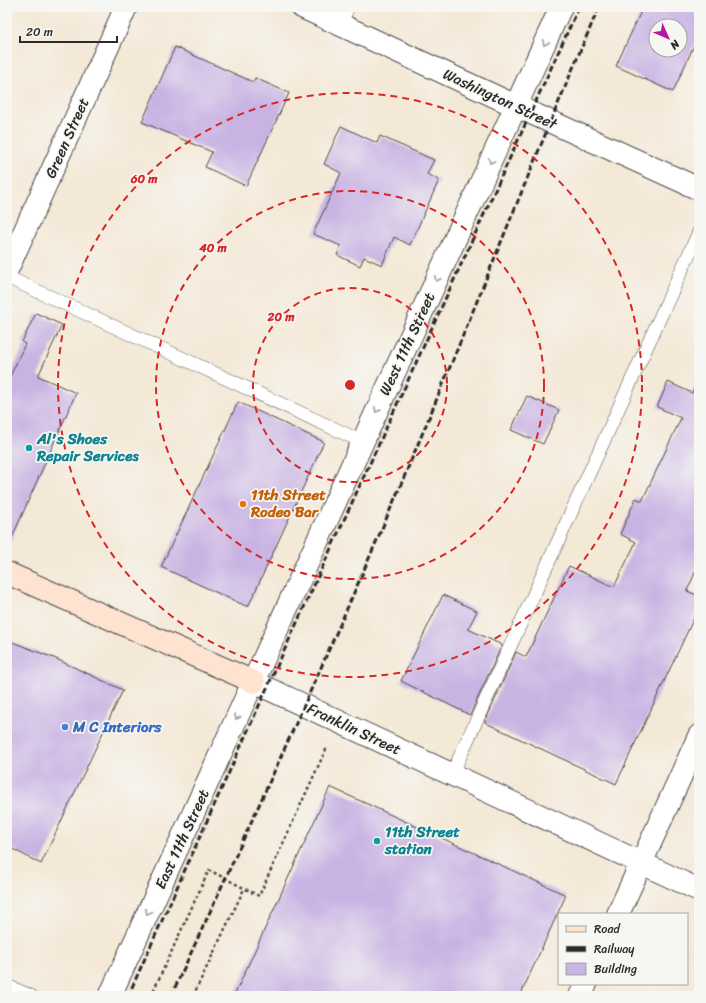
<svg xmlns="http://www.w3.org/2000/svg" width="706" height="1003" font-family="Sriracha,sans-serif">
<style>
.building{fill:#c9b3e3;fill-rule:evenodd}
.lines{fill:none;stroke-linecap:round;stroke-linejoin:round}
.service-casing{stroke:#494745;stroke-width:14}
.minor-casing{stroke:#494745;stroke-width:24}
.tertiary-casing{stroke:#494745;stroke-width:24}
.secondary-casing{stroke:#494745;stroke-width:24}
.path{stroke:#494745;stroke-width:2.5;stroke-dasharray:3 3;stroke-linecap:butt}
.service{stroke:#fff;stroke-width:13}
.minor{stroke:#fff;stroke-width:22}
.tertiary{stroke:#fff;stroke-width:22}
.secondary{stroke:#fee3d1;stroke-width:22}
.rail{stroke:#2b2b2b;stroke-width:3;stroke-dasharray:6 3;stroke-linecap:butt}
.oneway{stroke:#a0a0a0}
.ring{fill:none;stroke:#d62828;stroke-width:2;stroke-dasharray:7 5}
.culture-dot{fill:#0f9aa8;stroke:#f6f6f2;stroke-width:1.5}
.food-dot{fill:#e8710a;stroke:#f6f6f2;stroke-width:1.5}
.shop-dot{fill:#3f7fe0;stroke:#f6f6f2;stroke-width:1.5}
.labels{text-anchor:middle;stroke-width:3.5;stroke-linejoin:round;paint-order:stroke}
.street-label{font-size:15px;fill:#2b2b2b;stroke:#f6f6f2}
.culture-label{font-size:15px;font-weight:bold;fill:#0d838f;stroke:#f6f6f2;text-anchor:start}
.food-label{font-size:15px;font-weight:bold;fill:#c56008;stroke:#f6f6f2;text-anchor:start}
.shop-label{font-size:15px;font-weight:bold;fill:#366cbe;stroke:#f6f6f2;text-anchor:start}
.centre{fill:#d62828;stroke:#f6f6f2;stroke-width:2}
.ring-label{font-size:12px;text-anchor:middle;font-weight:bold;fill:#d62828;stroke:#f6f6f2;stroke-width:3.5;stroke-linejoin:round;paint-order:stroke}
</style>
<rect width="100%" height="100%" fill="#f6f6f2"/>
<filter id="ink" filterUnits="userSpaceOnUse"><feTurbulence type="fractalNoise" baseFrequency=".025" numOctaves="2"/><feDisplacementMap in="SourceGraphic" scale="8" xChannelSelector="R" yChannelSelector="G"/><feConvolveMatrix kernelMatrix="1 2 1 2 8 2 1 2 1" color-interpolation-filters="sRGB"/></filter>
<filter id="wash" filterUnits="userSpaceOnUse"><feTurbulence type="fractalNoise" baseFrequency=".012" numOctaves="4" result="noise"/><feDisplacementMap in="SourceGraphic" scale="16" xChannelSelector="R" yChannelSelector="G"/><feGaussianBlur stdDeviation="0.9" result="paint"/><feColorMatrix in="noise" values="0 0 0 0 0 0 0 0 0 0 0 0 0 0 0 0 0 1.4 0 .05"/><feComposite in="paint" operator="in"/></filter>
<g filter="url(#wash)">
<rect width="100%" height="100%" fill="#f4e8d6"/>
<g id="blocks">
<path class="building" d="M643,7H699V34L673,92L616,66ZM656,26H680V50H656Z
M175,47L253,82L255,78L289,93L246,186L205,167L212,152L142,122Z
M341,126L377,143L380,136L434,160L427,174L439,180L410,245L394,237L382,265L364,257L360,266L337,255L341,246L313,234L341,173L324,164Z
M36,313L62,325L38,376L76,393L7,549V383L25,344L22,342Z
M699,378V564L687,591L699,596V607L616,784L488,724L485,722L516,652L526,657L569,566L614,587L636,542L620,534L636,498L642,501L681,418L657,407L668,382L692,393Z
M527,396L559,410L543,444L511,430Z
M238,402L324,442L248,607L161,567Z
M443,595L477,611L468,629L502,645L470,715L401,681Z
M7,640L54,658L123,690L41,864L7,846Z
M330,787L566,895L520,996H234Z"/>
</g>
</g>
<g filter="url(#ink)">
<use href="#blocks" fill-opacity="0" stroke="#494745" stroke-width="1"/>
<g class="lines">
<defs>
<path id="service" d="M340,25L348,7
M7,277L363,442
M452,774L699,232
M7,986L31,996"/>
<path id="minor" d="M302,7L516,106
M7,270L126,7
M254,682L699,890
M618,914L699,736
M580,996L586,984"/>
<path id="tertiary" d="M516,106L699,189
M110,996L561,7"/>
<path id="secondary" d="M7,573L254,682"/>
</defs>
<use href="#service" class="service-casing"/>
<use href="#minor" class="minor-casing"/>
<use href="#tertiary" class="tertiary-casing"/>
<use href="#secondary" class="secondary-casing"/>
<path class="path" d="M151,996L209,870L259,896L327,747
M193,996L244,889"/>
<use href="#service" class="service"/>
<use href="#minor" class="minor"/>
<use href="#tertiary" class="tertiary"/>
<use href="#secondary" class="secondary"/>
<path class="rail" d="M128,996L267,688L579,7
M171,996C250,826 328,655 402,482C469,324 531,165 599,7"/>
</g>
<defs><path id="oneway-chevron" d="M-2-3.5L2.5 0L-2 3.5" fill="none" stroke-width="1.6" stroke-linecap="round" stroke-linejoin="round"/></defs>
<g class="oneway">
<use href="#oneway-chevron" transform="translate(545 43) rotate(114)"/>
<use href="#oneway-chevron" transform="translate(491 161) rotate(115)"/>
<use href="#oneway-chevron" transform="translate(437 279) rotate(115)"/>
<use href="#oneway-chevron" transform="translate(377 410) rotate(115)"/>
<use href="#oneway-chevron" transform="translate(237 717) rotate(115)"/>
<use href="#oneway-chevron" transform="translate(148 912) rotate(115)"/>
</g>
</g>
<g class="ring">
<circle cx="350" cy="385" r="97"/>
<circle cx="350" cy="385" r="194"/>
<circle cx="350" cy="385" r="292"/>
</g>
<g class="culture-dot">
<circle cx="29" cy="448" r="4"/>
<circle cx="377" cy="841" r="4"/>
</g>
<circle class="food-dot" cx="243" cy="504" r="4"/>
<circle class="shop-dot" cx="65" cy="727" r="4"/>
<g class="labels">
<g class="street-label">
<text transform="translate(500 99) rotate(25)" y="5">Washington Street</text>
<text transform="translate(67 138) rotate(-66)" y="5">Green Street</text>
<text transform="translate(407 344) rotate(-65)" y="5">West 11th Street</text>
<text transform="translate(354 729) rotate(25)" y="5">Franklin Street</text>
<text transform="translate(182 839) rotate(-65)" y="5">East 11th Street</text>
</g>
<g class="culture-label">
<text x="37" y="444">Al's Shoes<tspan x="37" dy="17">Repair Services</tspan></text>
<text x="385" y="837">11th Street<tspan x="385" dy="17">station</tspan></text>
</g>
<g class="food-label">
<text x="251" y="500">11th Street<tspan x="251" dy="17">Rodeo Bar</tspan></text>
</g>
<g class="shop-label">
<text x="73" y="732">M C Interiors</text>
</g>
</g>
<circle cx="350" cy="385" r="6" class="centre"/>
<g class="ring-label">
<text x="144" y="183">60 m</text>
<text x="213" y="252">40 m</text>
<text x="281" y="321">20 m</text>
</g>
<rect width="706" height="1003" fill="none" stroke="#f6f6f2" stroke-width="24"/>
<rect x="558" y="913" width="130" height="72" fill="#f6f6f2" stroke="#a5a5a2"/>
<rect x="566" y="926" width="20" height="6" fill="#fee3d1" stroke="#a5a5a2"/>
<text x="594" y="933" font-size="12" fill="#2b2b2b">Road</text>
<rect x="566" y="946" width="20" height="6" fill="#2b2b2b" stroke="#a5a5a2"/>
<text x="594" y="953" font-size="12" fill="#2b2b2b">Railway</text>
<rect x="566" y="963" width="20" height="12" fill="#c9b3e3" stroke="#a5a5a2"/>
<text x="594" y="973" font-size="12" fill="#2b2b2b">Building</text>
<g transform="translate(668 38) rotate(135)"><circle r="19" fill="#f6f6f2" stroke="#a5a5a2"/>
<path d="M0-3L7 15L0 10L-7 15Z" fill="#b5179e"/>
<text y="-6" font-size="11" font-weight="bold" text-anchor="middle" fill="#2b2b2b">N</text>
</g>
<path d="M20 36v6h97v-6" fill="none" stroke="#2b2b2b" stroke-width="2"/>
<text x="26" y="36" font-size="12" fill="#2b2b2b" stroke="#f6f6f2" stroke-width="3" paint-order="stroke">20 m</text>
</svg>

---*---

(Your task) Find the lines in the data that include "filterUnits", then copy each of them.

(Answer box)
<filter id="ink" filterUnits="userSpaceOnUse"><feTurbulence type="fractalNoise" baseFrequency=".025" numOctaves="2"/><feDisplacementMap in="SourceGraphic" scale="8" xChannelSelector="R" yChannelSelector="G"/><feConvolveMatrix kernelMatrix="1 2 1 2 8 2 1 2 1" color-interpolation-filters="sRGB"/></filter>
<filter id="wash" filterUnits="userSpaceOnUse"><feTurbulence type="fractalNoise" baseFrequency=".012" numOctaves="4" result="noise"/><feDisplacementMap in="SourceGraphic" scale="16" xChannelSelector="R" yChannelSelector="G"/><feGaussianBlur stdDeviation="0.9" result="paint"/><feColorMatrix in="noise" values="0 0 0 0 0 0 0 0 0 0 0 0 0 0 0 0 0 1.4 0 .05"/><feComposite in="paint" operator="in"/></filter>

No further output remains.